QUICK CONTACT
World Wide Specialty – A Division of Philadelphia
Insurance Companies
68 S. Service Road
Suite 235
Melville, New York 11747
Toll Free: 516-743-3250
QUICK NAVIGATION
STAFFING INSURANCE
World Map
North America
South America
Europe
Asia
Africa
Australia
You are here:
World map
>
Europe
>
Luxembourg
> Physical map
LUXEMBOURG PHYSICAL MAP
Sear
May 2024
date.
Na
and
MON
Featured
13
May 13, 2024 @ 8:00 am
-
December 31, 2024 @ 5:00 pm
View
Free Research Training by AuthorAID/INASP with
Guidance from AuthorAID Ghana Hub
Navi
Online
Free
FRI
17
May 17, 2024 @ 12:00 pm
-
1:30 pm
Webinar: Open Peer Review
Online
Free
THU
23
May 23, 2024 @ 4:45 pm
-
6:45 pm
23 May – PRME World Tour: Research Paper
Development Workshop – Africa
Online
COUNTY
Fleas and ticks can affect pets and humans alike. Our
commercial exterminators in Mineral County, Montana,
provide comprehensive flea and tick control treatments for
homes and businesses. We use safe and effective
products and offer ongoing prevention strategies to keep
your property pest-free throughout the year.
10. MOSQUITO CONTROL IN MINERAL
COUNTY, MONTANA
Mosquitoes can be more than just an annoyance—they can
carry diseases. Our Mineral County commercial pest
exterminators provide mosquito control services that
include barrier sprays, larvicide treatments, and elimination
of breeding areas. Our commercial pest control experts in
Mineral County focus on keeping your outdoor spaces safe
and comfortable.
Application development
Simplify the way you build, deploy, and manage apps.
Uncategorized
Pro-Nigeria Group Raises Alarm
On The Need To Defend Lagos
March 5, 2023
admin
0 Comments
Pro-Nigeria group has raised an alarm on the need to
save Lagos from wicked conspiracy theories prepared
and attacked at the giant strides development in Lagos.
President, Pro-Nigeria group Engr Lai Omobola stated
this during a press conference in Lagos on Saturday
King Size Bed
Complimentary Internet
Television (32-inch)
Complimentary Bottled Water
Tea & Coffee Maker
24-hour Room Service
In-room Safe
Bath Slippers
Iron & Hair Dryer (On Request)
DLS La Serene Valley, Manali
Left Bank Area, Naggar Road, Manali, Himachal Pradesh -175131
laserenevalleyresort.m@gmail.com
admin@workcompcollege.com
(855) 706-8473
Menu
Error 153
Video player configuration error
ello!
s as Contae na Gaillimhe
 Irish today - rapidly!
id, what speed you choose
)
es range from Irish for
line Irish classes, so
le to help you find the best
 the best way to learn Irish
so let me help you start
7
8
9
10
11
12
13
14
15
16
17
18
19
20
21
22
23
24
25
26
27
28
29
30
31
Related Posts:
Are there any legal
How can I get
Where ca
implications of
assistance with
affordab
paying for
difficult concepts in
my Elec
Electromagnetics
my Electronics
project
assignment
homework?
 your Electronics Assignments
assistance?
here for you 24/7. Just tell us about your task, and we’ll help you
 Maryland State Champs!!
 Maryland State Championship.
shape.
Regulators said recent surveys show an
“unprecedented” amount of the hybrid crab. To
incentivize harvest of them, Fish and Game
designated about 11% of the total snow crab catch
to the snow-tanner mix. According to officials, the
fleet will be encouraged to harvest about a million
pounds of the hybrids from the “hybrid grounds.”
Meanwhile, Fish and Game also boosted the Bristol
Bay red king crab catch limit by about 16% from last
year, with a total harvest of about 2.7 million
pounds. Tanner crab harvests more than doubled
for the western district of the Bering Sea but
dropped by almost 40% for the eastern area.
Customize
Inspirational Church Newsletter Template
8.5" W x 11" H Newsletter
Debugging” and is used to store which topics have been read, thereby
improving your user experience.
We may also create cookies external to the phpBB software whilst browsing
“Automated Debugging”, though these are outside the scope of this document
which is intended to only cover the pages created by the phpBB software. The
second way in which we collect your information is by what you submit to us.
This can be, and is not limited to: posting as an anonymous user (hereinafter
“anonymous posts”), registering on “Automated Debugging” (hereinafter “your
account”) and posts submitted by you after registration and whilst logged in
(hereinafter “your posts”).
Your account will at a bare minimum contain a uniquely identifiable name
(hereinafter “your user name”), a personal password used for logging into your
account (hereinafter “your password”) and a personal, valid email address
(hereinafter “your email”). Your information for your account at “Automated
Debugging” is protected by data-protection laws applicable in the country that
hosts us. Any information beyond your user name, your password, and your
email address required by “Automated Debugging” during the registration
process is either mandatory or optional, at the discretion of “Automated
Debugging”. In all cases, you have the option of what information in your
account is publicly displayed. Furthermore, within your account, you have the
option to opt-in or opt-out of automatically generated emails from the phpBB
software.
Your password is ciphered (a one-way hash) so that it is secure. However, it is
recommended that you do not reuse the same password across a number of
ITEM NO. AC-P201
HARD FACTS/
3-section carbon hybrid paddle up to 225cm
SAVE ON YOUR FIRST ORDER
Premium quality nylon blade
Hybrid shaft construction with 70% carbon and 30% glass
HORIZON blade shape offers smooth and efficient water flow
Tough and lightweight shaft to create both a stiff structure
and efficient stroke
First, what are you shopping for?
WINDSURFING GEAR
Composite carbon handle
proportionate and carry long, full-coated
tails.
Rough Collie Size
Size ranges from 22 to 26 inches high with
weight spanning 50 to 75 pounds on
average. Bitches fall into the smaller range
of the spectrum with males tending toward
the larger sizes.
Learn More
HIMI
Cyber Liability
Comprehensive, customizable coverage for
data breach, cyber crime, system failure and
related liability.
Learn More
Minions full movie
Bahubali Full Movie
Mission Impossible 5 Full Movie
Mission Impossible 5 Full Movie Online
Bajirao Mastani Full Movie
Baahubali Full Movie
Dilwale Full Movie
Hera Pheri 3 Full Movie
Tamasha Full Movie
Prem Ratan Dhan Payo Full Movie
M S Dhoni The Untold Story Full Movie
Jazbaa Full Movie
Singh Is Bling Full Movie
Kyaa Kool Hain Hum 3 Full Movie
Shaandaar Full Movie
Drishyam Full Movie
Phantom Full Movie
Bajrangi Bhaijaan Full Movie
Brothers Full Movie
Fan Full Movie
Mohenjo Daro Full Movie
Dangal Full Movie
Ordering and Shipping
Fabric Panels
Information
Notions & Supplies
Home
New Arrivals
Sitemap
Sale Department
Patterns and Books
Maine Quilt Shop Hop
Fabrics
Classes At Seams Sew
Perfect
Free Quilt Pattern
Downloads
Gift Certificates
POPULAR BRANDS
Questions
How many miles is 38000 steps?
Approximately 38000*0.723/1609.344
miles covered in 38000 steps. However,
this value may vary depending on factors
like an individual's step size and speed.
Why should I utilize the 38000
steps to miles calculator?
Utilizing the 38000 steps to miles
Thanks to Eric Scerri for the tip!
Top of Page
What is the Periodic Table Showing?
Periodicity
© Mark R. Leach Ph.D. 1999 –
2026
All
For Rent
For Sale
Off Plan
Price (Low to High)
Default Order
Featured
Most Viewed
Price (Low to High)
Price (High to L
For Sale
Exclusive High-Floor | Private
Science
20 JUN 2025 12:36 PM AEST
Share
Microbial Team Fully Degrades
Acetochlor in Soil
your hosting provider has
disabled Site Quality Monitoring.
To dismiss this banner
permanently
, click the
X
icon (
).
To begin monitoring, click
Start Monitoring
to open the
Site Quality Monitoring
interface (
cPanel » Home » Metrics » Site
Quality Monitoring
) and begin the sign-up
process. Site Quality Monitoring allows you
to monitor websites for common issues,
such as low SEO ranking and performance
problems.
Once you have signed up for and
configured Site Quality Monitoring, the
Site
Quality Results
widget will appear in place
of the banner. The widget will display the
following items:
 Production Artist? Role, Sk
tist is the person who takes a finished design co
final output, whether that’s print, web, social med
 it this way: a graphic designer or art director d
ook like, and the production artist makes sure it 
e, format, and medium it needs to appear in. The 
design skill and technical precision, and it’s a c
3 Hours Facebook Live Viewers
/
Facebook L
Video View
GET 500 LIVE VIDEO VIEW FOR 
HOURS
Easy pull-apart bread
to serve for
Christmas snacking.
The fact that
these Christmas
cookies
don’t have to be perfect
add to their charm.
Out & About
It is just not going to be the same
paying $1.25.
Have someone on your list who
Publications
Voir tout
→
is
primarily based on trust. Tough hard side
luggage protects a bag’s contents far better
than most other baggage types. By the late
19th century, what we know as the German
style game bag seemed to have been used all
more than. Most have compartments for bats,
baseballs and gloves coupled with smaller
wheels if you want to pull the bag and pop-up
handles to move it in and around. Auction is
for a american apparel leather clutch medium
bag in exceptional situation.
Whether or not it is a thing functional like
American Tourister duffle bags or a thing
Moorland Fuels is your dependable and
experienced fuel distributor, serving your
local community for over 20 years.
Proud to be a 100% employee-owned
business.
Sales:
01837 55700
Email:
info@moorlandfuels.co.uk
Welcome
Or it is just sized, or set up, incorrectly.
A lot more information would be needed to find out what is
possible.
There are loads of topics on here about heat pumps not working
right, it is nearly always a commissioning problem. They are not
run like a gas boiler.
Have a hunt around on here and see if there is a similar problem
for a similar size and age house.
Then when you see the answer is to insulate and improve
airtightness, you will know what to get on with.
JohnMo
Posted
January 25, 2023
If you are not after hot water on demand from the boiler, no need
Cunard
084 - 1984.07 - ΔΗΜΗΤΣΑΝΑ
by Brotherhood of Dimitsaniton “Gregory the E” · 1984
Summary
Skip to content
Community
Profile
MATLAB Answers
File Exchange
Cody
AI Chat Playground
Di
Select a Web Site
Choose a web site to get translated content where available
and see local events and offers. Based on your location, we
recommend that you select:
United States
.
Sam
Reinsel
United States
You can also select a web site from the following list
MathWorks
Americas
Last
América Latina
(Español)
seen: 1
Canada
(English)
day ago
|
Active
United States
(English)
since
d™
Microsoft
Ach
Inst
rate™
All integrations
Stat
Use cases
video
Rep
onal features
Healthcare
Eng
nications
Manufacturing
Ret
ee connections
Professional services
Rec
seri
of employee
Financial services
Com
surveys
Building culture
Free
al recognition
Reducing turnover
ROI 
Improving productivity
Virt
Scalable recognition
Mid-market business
########################################
Prompt: Search the listing above for the lines with "Toll Free: 516-743-3250" and "homes and businesses.", then output those lines and all lines between them exactly.

Reply to the exercise:
Toll Free: 516-743-3250
QUICK NAVIGATION
STAFFING INSURANCE
World Map
North America
South America
Europe
Asia
Africa
Australia
You are here:
World map
>
Europe
>
Luxembourg
> Physical map
LUXEMBOURG PHYSICAL MAP
Sear
May 2024
date.
Na
and
MON
Featured
13
May 13, 2024 @ 8:00 am
-
December 31, 2024 @ 5:00 pm
View
Free Research Training by AuthorAID/INASP with
Guidance from AuthorAID Ghana Hub
Navi
Online
Free
FRI
17
May 17, 2024 @ 12:00 pm
-
1:30 pm
Webinar: Open Peer Review
Online
Free
THU
23
May 23, 2024 @ 4:45 pm
-
6:45 pm
23 May – PRME World Tour: Research Paper
Development Workshop – Africa
Online
COUNTY
Fleas and ticks can affect pets and humans alike. Our
commercial exterminators in Mineral County, Montana,
provide comprehensive flea and tick control treatments for
homes and businesses. We use safe and effective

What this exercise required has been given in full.